Washington 8 (Dave Reichert's seat), 48%
Colorado 4 (Marilyn Musgrave's seat), 58%
Florida 13 (open seat), 56%
Nevada 3 (John Porter's seat), 50%
New York 20 (John Sweeney's seat), 54%
New Hampshire 2 (Charles Bass' seat), 47%
California 11 (Richard Pombo's seat), 53%
New York 29 (Randy Kuhl's seat), 56%
Kentucky 3 (Anne Northrup's seat), 51%
Texas 23 (Henry Bonilla's seat), (new district)
Florida 9 (open seat), 57%
New Jersey 7 (Mike Ferguson's seat), 53%
In total, the Republican—held seats that are either leaning to the Democrats or tossups number 12. Add to this, the 15 Republican seats that are considered to be leaning to the Republicans, and you get to 27 very vulnerable GOP—held seats. Including only the 7 leaning Republican seats that are narrowly leaning to the GOP, one comes up with 19 top targets for the Democrats where they are ahead or about even.
Can the Democrats snatch 15 of the 19 or 15 of the 27? It is certainly possible. Nine of the 27 best targets for the Democrats are open seats, which are much more prone historically to turn over to the other party, and in another 10 districts the Bush percentage in 2004 was 51% or lower. Among the next 12 vulnerable GOP held seats, one is an open seat, and in 4 others the Bush percentage was 51% or less in 2004.
Other than Texas 22, there is no seat among any of the other top 26 Republican—held seats that are being targeted by the Democrats that could not potentially be held by the GOP. It is, however, highly unlikely that such a scenario will play out. If the President's approval rating remains where it is today and the Democrats win just half of the 26 very vulnerable GOP held seats, plus Texas 22, the Democrats will wind up right around where they need to be, just one seat short of a majority.
Contested Democrat seats
If the Republicans want to make a Democratic takeover of the House more difficult, they need to put some Democratic held seats on their side of the board. The consensus of the five analysts, is that they are unlikely to accomplish this. Other than Illinois 8, (56% Bush), where the race is viewed as very tight by all but Chris Bowers, the other two Democratic held seats that are viewed as leaning Democratic are:
West Virginia 1 (Alan Mollohan's seat, 58%
Georgia 12 (John Barrow' seat) (new district).

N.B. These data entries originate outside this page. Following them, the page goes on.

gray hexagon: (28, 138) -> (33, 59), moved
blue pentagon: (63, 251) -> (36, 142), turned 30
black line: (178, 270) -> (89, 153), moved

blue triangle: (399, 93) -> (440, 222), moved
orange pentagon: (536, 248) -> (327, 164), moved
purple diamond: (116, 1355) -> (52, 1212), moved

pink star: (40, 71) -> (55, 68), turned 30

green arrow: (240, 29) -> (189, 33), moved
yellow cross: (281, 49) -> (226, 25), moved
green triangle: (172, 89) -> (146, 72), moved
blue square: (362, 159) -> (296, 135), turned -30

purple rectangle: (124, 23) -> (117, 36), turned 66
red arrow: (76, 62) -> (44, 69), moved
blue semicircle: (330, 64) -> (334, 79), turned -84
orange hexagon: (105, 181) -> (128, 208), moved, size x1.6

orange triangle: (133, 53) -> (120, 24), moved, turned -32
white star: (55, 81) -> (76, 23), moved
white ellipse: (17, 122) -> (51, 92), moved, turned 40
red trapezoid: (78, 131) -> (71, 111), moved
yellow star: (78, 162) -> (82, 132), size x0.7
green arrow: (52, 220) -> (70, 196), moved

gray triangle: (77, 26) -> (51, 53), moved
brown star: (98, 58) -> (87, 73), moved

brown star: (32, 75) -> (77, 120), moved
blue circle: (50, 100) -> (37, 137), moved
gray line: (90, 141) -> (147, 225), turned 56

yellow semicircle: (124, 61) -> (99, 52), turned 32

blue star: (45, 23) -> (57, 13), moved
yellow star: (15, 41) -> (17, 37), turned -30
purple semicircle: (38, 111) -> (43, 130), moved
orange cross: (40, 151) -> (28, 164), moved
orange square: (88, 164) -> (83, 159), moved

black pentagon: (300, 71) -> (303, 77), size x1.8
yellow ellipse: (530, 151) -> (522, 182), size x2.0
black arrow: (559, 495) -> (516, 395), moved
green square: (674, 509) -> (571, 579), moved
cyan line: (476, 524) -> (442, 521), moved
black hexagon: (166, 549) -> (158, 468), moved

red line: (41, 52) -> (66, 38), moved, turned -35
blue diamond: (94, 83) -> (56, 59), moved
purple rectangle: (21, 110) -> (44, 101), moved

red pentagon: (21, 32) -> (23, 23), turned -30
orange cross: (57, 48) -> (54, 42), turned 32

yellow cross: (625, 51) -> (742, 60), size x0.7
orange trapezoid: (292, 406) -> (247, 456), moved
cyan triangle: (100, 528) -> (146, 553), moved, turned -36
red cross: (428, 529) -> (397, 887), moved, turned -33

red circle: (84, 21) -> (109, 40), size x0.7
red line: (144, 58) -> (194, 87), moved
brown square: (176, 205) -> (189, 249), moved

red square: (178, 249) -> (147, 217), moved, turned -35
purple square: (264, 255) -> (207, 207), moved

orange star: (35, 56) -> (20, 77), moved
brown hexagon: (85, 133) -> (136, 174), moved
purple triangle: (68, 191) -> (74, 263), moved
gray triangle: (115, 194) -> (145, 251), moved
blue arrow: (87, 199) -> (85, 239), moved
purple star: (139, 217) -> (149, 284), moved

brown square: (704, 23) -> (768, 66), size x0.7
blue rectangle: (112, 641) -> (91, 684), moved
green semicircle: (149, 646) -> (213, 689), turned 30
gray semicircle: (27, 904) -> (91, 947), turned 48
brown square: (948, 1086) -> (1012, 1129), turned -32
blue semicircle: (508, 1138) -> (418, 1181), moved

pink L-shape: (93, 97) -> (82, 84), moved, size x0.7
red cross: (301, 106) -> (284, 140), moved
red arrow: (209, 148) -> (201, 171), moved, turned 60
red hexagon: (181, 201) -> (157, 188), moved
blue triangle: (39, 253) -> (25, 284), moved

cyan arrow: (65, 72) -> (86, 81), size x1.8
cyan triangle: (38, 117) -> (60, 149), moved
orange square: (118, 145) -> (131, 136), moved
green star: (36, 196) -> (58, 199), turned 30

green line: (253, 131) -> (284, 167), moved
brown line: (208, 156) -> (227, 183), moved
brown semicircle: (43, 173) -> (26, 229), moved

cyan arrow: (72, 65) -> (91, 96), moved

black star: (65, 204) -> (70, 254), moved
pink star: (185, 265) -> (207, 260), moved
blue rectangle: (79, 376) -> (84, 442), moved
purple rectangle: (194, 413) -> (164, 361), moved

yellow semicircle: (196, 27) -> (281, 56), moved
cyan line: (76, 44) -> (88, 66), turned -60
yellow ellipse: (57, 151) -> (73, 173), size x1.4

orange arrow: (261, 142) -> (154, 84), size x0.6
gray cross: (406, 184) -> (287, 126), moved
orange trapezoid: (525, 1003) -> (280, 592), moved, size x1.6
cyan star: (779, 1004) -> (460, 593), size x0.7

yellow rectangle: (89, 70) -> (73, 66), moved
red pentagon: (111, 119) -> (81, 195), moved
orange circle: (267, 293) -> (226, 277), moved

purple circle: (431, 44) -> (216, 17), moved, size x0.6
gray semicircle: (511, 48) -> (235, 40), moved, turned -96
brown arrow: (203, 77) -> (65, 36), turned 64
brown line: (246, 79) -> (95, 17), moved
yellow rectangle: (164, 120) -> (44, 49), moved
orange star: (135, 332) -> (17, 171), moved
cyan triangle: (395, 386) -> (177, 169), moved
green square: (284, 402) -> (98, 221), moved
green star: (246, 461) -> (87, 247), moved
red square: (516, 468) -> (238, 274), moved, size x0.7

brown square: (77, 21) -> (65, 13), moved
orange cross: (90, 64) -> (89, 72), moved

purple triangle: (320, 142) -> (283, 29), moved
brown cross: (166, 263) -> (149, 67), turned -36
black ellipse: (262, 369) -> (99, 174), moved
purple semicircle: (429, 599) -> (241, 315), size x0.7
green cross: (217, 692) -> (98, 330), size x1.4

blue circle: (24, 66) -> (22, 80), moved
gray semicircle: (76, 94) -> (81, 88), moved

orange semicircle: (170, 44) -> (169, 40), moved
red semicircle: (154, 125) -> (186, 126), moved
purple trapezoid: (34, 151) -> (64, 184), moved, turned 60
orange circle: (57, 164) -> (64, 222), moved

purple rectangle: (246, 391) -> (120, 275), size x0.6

Seven other Democrat—held seats are viewed as competitive, though likely to remain Democratic. These include:
Georgia 8 (Jim Marshall's seat), new district
Iowa 3 (Leonard Boswell's seat), 50%
Louisiana 3 (Charles Melancon's seat), 58%
Ohio 6 (open seat), 51%
South Carolina 5 (John Spratt's seat), 57%
Texas 17 (Chet Edwards' seat), 70%
Vermont (at large open seat), 39%
Could the GOP steal one of the Southern seats or Vermont? Maybe, but I would not bet on their picking off a handful. In the two Georgia seats, the incumbents are running in new districts,which adds a bit of uncertainty to their races. That is also the case with Henry Bonilla, Republican in Texas 23, who will run in a less Republican district than in 2004).
The Republican problem in defending the House in 2006 is evident in the lists above. 39 Republican—held seats are considered as in play, and at best 10 Democratic held seats. From now until Election Day, the GOP will be playing defense. As the Chicago Bears have shown all too often, that is usually not enough to win.
Richard Baehr is the chief political correspondent of The American Thinker.